Ein Kader der Marke: Sicher geht vor
Joachim Löw hat versucht, das Risiko so weit wie möglich zu minimieren. Die außergewöhnlich große Zahl hervorragender Kicker ermöglichte es dem Bundestrainer, nicht zu sehr auf seine Fähigkeiten als Leistungs-Beschleuniger vertrauen zu müssen. Er hat darauf verzichtet, Mario Götze und André Schürrle für die Weltmeisterschaft zu nominieren. Der eine schoss Deutschland vor vier Jahren zum Titel, der andere bereitete das Tor vor. Doch die Zeit der ewig währenden Dankbarkeit ist im Kreise der Nationalmannschaft vorbei. Vor zwei Jahren nahm Löw noch sowohl Bastian Schweinsteiger als auch Lukas Podolski zu Europameisterschaft mit. Eine Entscheidung, die nicht im Leistungsstand der beiden begründet war. Der Trainer sah auch deren Bedeutung für das mannschaftliche Binnenklima und traute sich zu, sie in Form zu bringen. Das gelang zumindest teilweise. Dieses Wagnis muss Löw diesmal nicht eingehen. Götze und Schürrle sind für die Stimmung innerhalb des Teams nicht von Bedeutung. Was noch schwerer wiegt: Sie haben eine schlechte Saison gespielt. Freunde gepflegten Fußballs schmerzt es, wenn sie an das brachliegende Talent Götzes denken. Löw aber ist nicht darauf angewiesen, auf eine Leistungsexplosion zu hoffen. Mit Leroy Sané, Marco Reus, Julian Brandt, Mesut Özil, Thomas Müller, Timo Werner und Mario Gomez hat Löw etliche Spieler mit Spezialbegabungen in seinem Kader.
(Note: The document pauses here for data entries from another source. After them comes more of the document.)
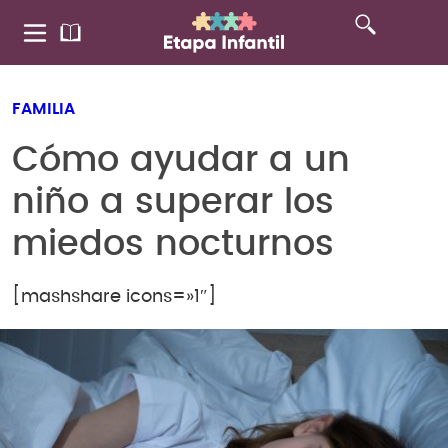
FAMILIA
Cómo ayudar a un
niño a superar los
miedos nocturnos
[mashshare icons=»1″]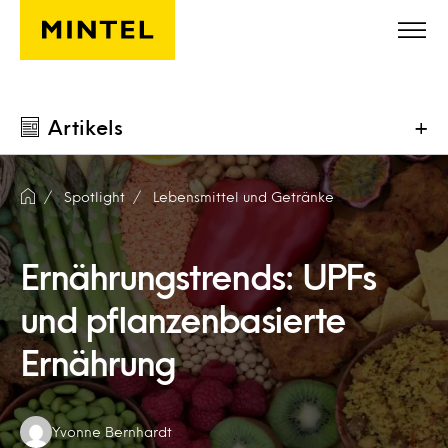
Skip to main content
Artikels
+
Spotlight
Lebensmittel und Getränke
Ernährungstrends: UPFs
und pflanzenbasierte
Ernährung
Authors:
Yvonne Bernhardt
Der Vielfältigkeit ist letztlich Sandro Wagner zum Opfer gefallen. Aus dem Zweikampf der wuchtigen Stürmer mit Gomez ist er als Verlierer hervorgegangen. Statt sich die beiden im Trainingslager duellieren zu lassen, berief Löw Nils Petersen. Den zeichnet unter anderem aus, dass er bei Einwechslungen sofort auf Betriebstemperatur läuft. Dass er es am Ende in den 23er-Kader schafft, ist allerdings unwahrscheinlich. Gleiches gilt für Jonathan Tah. Sechs Innenverteidiger hat Löw berufen. Auch hier: kein Risiko. Falls Jerome Boateng nicht rechtzeitig fit wird, hat der Trainer genug Auswahl. Ansonsten kann sich Tah die WM wohl im Urlaub anschauen. Das gilt auch für einen der vier Torhüter. Einzig Marc-André ter Stegen kann sich seines Russland-Aufenthalts sicher sein. Ob Manuel Neuer wirklich noch rechtzeitig fit wird, ist vollkommen offen. Was für ein Luxus für Löw, dass diese Frage nicht von entscheidender Bedeutung ist.